Currently, manufacturers are not categorized as part of critical infrastructure in Japan, unlike the United States. While sector-specific security requirements will be released in the future, the NISC document will prompt Japanese manufacturers to take more action. Prime Minister Shinzo Abe stated at the Annual Meeting of the Science and Technology in Society (STS) Forum in October 2015 that driverless cars will be available in Japan in 2020 when the Tokyo Summer Olympic and Paralympic Games are held. However, the car industry is working on driverless cars and is understandably concerned about potential cyber risks. A presentation at the recent Black Hat US 2016, one of the largest security conferences in the world, demonstrated that remote car hacking is possible. Not only car manufacturers but also manufacturers in many other industries will be more security-minded as a result.

Resiliency is an indispensable component of security, but a resiliency strategy by definition counts on sufficient resources for incident response. To effectively and efficiently respond to cyberattacks, cyberthreat intelligence is needed to prepare for potential risks and make the systems and network more robust. Also, to reduce the cost and time of incident response, it is imperative to prevent cyberattackers from successfully achieving their objective, such as stealing intellectual property.
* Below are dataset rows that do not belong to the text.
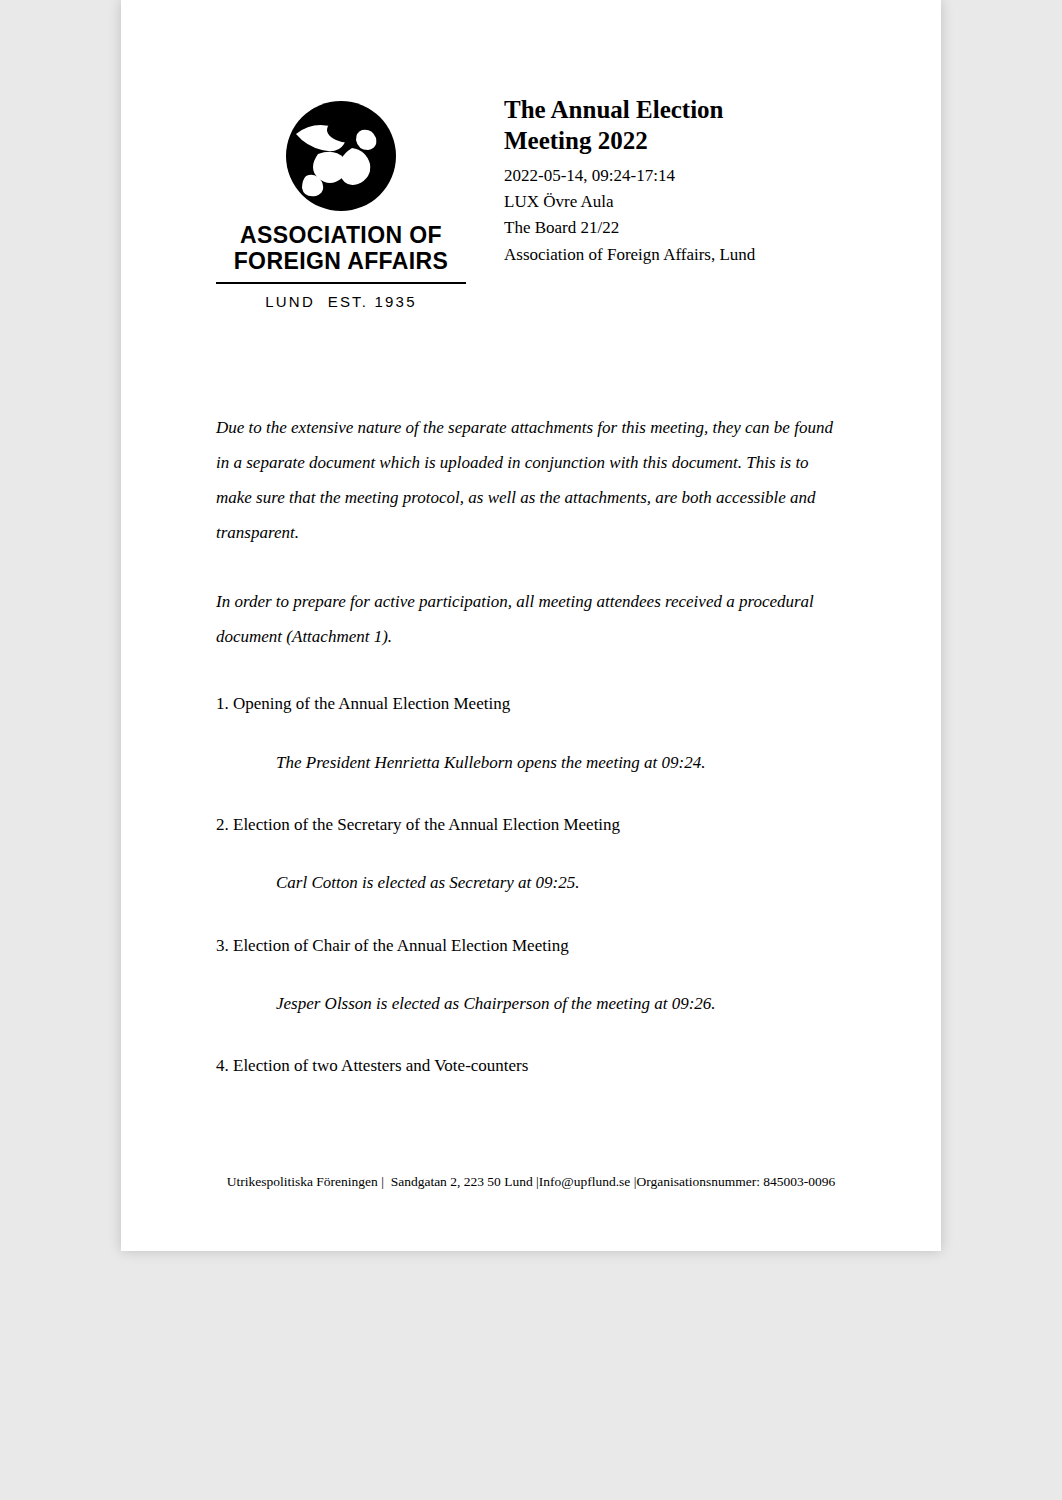Association of
Foreign Affairs
Lund Est. 1935
The Annual Election
Meeting 2022
2022-05-14, 09:24-17:14
LUX Övre Aula
The Board 21/22
Association of Foreign Affairs, Lund
Due to the extensive nature of the separate attachments for this meeting, they can be found in a separate document which is uploaded in conjunction with this document. This is to make sure that the meeting protocol, as well as the attachments, are both accessible and transparent.
In order to prepare for active participation, all meeting attendees received a procedural document (Attachment 1).
Opening of the Annual Election Meeting
The President Henrietta Kulleborn opens the meeting at 09:24.
Election of the Secretary of the Annual Election Meeting
Carl Cotton is elected as Secretary at 09:25.
Election of Chair of the Annual Election Meeting
Jesper Olsson is elected as Chairperson of the meeting at 09:26.
Election of two Attesters and Vote-counters
Utrikespolitiska Föreningen | Sandgatan 2, 223 50 Lund |Info@upflund.se |Organisationsnummer: 845003-0096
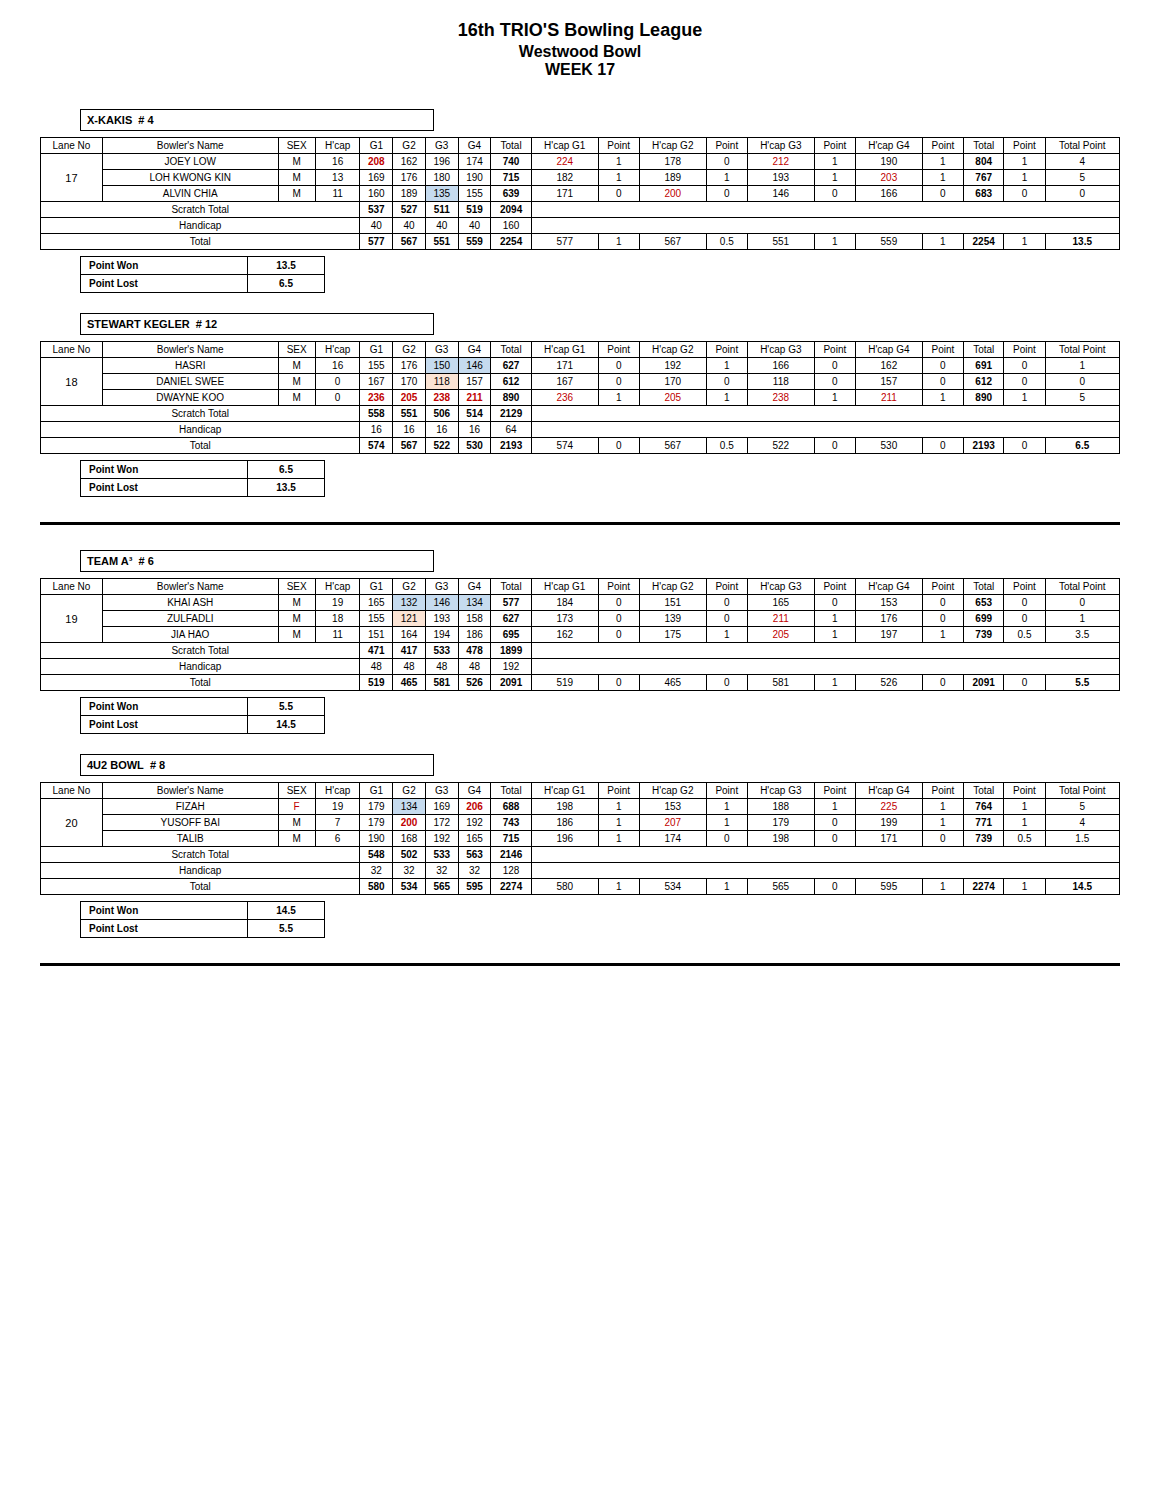16th TRIO'S Bowling League
Westwood Bowl
WEEK 17
X-KAKIS # 4
| Lane No | Bowler's Name | SEX | H'cap | G1 | G2 | G3 | G4 | Total | H'cap G1 | Point | H'cap G2 | Point | H'cap G3 | Point | H'cap G4 | Point | Total | Point | Total Point |
| --- | --- | --- | --- | --- | --- | --- | --- | --- | --- | --- | --- | --- | --- | --- | --- | --- | --- | --- | --- |
| 17 | JOEY LOW | M | 16 | 208 | 162 | 196 | 174 | 740 | 224 | 1 | 178 | 0 | 212 | 1 | 190 | 1 | 804 | 1 | 4 |
| LOH KWONG KIN | M | 13 | 169 | 176 | 180 | 190 | 715 | 182 | 1 | 189 | 1 | 193 | 1 | 203 | 1 | 767 | 1 | 5 |
| ALVIN CHIA | M | 11 | 160 | 189 | 135 | 155 | 639 | 171 | 0 | 200 | 0 | 146 | 0 | 166 | 0 | 683 | 0 | 0 |
| Scratch Total | 537 | 527 | 511 | 519 | 2094 | |
| Handicap | 40 | 40 | 40 | 40 | 160 | |
| Total | 577 | 567 | 551 | 559 | 2254 | 577 | 1 | 567 | 0.5 | 551 | 1 | 559 | 1 | 2254 | 1 | 13.5 |
| Point Won | 13.5 |
| Point Lost | 6.5 |
STEWART KEGLER # 12
| Lane No | Bowler's Name | SEX | H'cap | G1 | G2 | G3 | G4 | Total | H'cap G1 | Point | H'cap G2 | Point | H'cap G3 | Point | H'cap G4 | Point | Total | Point | Total Point |
| --- | --- | --- | --- | --- | --- | --- | --- | --- | --- | --- | --- | --- | --- | --- | --- | --- | --- | --- | --- |
| 18 | HASRI | M | 16 | 155 | 176 | 150 | 146 | 627 | 171 | 0 | 192 | 1 | 166 | 0 | 162 | 0 | 691 | 0 | 1 |
| DANIEL SWEE | M | 0 | 167 | 170 | 118 | 157 | 612 | 167 | 0 | 170 | 0 | 118 | 0 | 157 | 0 | 612 | 0 | 0 |
| DWAYNE KOO | M | 0 | 236 | 205 | 238 | 211 | 890 | 236 | 1 | 205 | 1 | 238 | 1 | 211 | 1 | 890 | 1 | 5 |
| Scratch Total | 558 | 551 | 506 | 514 | 2129 | |
| Handicap | 16 | 16 | 16 | 16 | 64 | |
| Total | 574 | 567 | 522 | 530 | 2193 | 574 | 0 | 567 | 0.5 | 522 | 0 | 530 | 0 | 2193 | 0 | 6.5 |
| Point Won | 6.5 |
| Point Lost | 13.5 |
TEAM A³ # 6
| Lane No | Bowler's Name | SEX | H'cap | G1 | G2 | G3 | G4 | Total | H'cap G1 | Point | H'cap G2 | Point | H'cap G3 | Point | H'cap G4 | Point | Total | Point | Total Point |
| --- | --- | --- | --- | --- | --- | --- | --- | --- | --- | --- | --- | --- | --- | --- | --- | --- | --- | --- | --- |
| 19 | KHAI ASH | M | 19 | 165 | 132 | 146 | 134 | 577 | 184 | 0 | 151 | 0 | 165 | 0 | 153 | 0 | 653 | 0 | 0 |
| ZULFADLI | M | 18 | 155 | 121 | 193 | 158 | 627 | 173 | 0 | 139 | 0 | 211 | 1 | 176 | 0 | 699 | 0 | 1 |
| JIA HAO | M | 11 | 151 | 164 | 194 | 186 | 695 | 162 | 0 | 175 | 1 | 205 | 1 | 197 | 1 | 739 | 0.5 | 3.5 |
| Scratch Total | 471 | 417 | 533 | 478 | 1899 | |
| Handicap | 48 | 48 | 48 | 48 | 192 | |
| Total | 519 | 465 | 581 | 526 | 2091 | 519 | 0 | 465 | 0 | 581 | 1 | 526 | 0 | 2091 | 0 | 5.5 |
| Point Won | 5.5 |
| Point Lost | 14.5 |
4U2 BOWL # 8
| Lane No | Bowler's Name | SEX | H'cap | G1 | G2 | G3 | G4 | Total | H'cap G1 | Point | H'cap G2 | Point | H'cap G3 | Point | H'cap G4 | Point | Total | Point | Total Point |
| --- | --- | --- | --- | --- | --- | --- | --- | --- | --- | --- | --- | --- | --- | --- | --- | --- | --- | --- | --- |
| 20 | FIZAH | F | 19 | 179 | 134 | 169 | 206 | 688 | 198 | 1 | 153 | 1 | 188 | 1 | 225 | 1 | 764 | 1 | 5 |
| YUSOFF BAI | M | 7 | 179 | 200 | 172 | 192 | 743 | 186 | 1 | 207 | 1 | 179 | 0 | 199 | 1 | 771 | 1 | 4 |
| TALIB | M | 6 | 190 | 168 | 192 | 165 | 715 | 196 | 1 | 174 | 0 | 198 | 0 | 171 | 0 | 739 | 0.5 | 1.5 |
| Scratch Total | 548 | 502 | 533 | 563 | 2146 | |
| Handicap | 32 | 32 | 32 | 32 | 128 | |
| Total | 580 | 534 | 565 | 595 | 2274 | 580 | 1 | 534 | 1 | 565 | 0 | 595 | 1 | 2274 | 1 | 14.5 |
| Point Won | 14.5 |
| Point Lost | 5.5 |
Since IoT bridges devices across national borders, global multi-stakeholder cooperation is essential by any government involved in IoT security policy, to be able to have compatible approaches—whether legislation or policies --and understand the interests and concerns of other countries. The NISC IoT framework confirms their multi-stakeholder approach, declaring that the framework will be revised and modified to keep up with IoT innovation and sophistication, based on dialogues with domestic and international multi-stakeholders. The document also intends to stay aligned with domestic and international guidelines and standards and cooperate with those crafting those standards and guidelines. In fact, mention of global stakeholders and approaches  is a new addition to the original draft of the NISC document released in June 2016, which stated NISC would use a multistakeholder approach moving forward, but did not specify that global stakeholders would be part of the process.

NISC took a groundbreaking step before publishing the final version of the framework: for the first time, NISC asked for public comments on one of its draft policies both in Japanese and English. The fact also proves that the Japanese government appreciates the value of insights brought by global multi-stakeholders in the borderless IoT era. The trend is commendable, given how global cooperation and public-private partnerships are needed for the success of Tokyo 2020. It will allow Japan to gather expertise from all over the world and create a positive legacy to last well beyond the Olympics.  It would be desirable for all governments around the world to similarly commit to working across borders as they develop their IoT security approaches, given the borderless nature of IoT.  Global harmonization is essential for the most effective security in IoT.